Não sou politólogo para conseguir explicar como chegámos aqui, a este entrincheiramento, que se tem vindo a agravar na última década, criando dois mundos antagónicos, alimentados por muita acidez, servidos por palavras ofensivas, pela perda de respeito pelos adversários, pelo enfraquecimento da moderação e do bom senso.
Muito desse confronto já vinha de trás, quase desde o 25 de Abril. Mas data da última crise financeira o acantonamento que colocou aqueles que viram na "troika" uma oportunidade para queimar etapas, para um choque de reforma liberal, frente a quantos recusavam ver subvertida a ordem da sociedade em que se haviam habituado a viver. Perante a arrogância dos primeiros, muitas vezes insensível e cruel, foi-se enquistando, do outro lado do espetro, uma resistência desesperada que, no limite, conduziu a um entendimento à esquerda, que nada fazia prever como possível. A "geringonça" foi a expressão parainstitucional dessa realidade, mas todos já percebemos que continua a haver mais vida à esquerda, para além dela.
O que talvez ninguém estivesse à espera é que, na outra margem política, o desvario viesse a tomar conta das hostes. Apoiado num tremendismo que raia a insanidade, campeia por aí um discurso de "finis patriae", como se o país estivesse à beira da catástrofe.
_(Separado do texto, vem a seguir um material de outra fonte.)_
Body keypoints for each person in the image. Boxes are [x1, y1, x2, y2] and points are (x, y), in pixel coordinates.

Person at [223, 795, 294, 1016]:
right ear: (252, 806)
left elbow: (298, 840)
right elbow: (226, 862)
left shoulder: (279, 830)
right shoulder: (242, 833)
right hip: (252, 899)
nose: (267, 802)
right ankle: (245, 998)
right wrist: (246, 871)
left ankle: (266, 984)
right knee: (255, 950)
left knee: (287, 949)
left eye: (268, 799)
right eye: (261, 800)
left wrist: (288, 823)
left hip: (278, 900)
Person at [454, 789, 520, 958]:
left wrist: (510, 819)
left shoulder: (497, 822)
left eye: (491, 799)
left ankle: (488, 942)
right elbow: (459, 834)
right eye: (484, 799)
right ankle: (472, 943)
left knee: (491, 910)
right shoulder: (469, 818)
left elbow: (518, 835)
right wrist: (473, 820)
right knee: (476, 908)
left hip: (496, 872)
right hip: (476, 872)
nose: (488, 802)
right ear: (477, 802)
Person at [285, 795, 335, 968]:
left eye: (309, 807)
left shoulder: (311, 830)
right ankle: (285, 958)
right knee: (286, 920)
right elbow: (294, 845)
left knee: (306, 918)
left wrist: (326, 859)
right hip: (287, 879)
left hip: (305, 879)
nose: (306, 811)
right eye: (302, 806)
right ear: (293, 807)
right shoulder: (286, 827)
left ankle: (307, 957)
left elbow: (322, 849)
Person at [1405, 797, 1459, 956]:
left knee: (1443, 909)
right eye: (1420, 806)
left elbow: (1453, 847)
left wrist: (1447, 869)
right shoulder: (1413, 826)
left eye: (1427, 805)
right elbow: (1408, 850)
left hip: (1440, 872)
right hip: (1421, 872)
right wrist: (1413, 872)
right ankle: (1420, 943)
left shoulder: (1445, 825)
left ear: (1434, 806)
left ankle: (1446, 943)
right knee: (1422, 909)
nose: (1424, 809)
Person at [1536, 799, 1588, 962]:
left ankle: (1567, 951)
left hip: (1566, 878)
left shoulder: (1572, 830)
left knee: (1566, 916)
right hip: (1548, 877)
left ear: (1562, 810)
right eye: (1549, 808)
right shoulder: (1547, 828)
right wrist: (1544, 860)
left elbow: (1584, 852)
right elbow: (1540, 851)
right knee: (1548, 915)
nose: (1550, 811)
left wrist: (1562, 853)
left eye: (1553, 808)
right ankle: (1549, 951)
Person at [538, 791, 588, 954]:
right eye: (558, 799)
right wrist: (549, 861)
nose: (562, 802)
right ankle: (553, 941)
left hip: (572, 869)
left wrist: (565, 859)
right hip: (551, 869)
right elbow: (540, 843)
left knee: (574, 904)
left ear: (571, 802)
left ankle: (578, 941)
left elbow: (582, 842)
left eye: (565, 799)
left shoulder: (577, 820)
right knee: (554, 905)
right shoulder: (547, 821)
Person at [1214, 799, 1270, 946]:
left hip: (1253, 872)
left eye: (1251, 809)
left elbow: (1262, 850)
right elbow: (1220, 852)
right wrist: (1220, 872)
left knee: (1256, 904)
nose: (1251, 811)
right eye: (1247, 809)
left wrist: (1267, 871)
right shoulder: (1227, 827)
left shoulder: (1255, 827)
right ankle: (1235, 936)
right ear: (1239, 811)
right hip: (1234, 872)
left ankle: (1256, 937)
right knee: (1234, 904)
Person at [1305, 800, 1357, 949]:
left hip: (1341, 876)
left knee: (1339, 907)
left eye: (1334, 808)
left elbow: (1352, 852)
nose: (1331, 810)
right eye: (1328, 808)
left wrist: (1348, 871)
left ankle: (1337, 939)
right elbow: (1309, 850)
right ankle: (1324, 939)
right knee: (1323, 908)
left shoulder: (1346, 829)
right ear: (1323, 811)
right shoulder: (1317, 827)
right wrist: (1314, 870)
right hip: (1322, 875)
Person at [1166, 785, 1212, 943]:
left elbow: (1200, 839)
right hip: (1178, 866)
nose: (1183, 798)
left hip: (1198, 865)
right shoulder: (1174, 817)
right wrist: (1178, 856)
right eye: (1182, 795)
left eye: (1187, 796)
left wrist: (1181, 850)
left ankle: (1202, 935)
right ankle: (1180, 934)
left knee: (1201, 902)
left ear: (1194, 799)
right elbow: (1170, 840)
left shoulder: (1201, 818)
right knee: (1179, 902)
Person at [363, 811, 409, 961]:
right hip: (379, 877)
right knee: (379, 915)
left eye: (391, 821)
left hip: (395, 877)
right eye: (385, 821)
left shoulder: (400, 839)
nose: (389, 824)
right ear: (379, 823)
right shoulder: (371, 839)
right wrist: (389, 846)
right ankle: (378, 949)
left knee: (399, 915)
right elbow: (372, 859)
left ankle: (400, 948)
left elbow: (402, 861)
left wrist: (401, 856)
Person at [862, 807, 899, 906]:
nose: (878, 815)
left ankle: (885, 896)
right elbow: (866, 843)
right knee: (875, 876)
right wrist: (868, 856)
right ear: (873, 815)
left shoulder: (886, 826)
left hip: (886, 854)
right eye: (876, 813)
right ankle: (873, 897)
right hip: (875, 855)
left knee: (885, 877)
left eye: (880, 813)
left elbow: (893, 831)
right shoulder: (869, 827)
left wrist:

O alarmismo diário dos títulos da imprensa e da demagogia das televisões, somado ao azedume nas redes sociais, tudo isso gera um caldo de imaginária instabilidade e crise, que as sondagens, sempre ingratas, se encarregam de desmentir.
O atual pessimismo do campo conservador sobre o seu próprio futuro esquece, contudo, uma realidade que o passado nos ensinou: nunca devemos subestimar a capacidade da esquerda de dar tiros nos seus próprios pés. Um dia, mesmo sem saber como, a direita lá regressará ao poder. Aliás, chama-se a isso democracia, para os que não saibam.